Tuesday, July 29, 2003

The last time I felt that I belonged anywhere or to anything was in 1998. I belonged to a church and felt unconflicted about my involvement; I served on several ministries out of a sense of belonging to that group of people, not out of duty.

I lived in a house with three other women on a tree-lined street, and was able to shape my heart against the rhythm of that house, and had the company of like-minded people, but the autonomy of one who lives alone.

In 1998 I participated in a Bible Study with a group of spiritually sophisticated women who pored over the scriptures and who asked challenging questions, not feeling that we needed to fit into the stereotypical mold of a “women’s group,” sitting around discussing recipes and beauty tips. I experienced God more deeply because of their collective presence in my life.

I had a vision for all of these areas of my life, and a sense of purpose for my place in each of these spheres. I was a contributing member with a specific function. And for the most part, in 1998, I was untroubled by romantic angst. I only had a very pitiful crush on someone I am still convinced I drummed up out of boredom.

My life since that time has been characterized by a pervasive feeling of being out of synch, going against the grain of my desires, and never being able to freely pursue what’s in my heart. I feel held up.

Part of what coming back to Baltimore was supposed to be about was coming back home free of that confusion, free of obligations to anything not what I should be doing. It was to be my fresh start.

I wanted to find a church where I could give my heart and my time to the other members; I wanted to start cooking again; I wanted to bake bread; I wanted to be awakened by the warmth of the sun on my face on Saturday mornings; I didn’t want to hemmed in or cramped. I wanted to live my life like a Dixie Chicks song; I wanted to cultivate charm, read more, write again, write at all.

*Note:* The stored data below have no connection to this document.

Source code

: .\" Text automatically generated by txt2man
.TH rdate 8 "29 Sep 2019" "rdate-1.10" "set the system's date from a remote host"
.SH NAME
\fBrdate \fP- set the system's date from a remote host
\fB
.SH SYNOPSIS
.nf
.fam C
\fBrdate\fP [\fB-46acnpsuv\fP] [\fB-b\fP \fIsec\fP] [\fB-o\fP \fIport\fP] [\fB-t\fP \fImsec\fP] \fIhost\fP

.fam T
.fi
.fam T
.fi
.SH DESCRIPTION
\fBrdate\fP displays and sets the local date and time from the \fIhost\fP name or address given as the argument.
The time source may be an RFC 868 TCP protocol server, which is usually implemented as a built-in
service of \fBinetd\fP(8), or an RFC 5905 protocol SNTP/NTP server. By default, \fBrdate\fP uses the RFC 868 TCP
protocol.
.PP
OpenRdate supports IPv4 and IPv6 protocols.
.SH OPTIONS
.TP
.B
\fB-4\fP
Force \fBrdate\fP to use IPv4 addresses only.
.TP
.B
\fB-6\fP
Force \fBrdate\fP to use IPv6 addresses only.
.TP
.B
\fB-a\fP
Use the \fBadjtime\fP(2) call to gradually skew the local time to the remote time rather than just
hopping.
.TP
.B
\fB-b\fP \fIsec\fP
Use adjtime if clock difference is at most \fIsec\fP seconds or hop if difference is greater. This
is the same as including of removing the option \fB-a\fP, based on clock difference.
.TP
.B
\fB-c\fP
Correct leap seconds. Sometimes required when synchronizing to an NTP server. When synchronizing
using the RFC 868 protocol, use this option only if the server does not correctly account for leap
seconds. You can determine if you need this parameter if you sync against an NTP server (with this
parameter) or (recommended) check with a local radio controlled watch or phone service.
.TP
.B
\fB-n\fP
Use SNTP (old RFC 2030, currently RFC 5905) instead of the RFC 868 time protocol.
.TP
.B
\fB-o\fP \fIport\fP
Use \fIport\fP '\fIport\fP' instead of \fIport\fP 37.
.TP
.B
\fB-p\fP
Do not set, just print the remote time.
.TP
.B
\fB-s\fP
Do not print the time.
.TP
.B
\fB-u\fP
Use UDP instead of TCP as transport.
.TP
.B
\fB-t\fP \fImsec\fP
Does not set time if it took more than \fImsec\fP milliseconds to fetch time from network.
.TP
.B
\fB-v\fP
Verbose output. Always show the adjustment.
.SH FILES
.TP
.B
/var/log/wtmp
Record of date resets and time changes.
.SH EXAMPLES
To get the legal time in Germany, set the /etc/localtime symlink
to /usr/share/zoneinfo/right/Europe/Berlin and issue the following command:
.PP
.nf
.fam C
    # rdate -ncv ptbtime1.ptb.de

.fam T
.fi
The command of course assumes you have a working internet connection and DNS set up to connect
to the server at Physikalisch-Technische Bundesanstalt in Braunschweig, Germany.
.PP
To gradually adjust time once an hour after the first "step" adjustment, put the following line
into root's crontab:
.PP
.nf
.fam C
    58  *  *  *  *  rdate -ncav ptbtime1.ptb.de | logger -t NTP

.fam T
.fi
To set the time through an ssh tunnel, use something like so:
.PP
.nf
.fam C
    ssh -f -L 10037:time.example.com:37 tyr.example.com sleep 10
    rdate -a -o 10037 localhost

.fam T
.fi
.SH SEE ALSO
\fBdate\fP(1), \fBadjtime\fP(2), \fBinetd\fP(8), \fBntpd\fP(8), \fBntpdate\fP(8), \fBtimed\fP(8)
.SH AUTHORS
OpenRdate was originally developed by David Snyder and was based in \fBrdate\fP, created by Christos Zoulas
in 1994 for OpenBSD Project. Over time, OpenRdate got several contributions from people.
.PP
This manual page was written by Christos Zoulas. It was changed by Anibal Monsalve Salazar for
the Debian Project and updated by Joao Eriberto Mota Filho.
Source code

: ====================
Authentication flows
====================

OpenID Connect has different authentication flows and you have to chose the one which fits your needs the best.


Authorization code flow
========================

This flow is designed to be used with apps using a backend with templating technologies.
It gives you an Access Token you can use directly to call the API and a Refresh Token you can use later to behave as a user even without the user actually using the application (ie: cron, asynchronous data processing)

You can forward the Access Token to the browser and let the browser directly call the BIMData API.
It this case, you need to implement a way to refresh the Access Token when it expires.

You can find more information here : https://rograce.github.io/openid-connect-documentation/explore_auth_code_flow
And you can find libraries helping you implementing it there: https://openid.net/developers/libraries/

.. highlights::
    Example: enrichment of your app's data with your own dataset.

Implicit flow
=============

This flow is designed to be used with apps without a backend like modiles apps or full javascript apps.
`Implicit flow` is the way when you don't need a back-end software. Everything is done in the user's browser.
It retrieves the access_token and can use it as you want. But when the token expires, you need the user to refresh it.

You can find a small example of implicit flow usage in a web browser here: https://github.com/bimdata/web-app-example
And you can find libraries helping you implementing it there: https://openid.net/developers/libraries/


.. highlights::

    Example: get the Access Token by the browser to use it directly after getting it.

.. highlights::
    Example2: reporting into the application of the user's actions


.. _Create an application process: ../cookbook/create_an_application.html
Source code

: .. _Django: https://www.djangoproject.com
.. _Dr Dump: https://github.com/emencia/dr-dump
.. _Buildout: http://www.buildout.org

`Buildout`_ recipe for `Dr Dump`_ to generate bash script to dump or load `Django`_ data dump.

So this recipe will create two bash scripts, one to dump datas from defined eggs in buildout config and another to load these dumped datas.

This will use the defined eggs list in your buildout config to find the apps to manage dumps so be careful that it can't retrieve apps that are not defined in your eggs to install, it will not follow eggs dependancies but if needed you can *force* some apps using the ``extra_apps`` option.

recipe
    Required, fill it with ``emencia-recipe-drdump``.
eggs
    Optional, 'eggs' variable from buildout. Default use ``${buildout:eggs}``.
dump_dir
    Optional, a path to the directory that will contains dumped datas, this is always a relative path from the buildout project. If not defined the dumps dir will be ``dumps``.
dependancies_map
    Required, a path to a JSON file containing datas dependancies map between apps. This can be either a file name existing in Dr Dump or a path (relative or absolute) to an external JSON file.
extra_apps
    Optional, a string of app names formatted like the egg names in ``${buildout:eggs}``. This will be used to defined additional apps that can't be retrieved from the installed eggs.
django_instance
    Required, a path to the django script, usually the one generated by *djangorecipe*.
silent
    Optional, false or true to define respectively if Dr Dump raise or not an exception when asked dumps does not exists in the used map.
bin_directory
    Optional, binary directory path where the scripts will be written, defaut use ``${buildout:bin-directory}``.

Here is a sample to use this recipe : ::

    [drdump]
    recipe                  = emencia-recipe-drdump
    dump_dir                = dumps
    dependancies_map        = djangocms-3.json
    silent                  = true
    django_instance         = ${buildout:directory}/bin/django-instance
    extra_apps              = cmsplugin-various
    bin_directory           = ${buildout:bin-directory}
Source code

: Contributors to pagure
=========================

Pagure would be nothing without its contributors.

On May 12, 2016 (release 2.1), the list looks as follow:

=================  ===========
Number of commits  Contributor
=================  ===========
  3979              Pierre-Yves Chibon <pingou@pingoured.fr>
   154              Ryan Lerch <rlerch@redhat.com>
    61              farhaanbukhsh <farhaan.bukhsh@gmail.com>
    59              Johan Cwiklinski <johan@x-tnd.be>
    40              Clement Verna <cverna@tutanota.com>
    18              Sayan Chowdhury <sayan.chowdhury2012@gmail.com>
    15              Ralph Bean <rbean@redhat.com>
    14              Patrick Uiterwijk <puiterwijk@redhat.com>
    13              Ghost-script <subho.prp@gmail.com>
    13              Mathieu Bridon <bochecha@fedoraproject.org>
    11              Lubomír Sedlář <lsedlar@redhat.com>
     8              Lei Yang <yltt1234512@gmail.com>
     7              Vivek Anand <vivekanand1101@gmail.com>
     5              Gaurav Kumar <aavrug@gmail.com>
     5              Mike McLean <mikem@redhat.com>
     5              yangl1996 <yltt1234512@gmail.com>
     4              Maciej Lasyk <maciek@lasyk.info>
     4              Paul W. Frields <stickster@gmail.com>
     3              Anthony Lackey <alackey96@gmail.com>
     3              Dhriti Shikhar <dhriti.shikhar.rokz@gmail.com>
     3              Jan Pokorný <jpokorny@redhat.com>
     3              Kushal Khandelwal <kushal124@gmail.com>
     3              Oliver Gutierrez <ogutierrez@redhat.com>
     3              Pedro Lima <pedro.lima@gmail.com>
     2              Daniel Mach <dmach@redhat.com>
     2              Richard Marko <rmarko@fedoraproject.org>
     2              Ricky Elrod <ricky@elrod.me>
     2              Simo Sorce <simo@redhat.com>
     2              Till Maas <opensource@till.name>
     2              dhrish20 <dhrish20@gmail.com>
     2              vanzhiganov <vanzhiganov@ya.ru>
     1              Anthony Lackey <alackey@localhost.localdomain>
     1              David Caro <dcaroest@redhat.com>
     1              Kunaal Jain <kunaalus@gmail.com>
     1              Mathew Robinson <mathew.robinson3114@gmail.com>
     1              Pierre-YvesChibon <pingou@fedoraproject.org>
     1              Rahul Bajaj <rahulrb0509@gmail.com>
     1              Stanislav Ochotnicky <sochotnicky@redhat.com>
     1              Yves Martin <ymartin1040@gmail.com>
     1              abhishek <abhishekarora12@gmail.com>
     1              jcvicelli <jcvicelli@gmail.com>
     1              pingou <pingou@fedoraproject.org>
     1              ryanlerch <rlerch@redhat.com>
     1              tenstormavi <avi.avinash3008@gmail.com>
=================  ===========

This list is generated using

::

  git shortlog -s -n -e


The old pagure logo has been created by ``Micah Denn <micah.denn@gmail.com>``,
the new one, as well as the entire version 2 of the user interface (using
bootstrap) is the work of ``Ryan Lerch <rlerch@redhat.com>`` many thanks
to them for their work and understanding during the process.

At the end of the year, I will be starting my life again, hopefully in a new apartment, with only myself for company. I never want to shape myself against another person’s concept of me, or against another person’s life. I feel panicked and smothered and terrified that if I can’t get this solitude that I need, that I am going to implode.

I feel confused because I don’t have the room to make a move without being asked what I’m doing or what I’m thinking, or without being asked a question. My throat is constricting from having to share my airflow. My back is aching. My stomach is growling. My head is pounding. If I can’t get what I need, I’m going to run, and no one will ever hear from me again. That’s how this feels.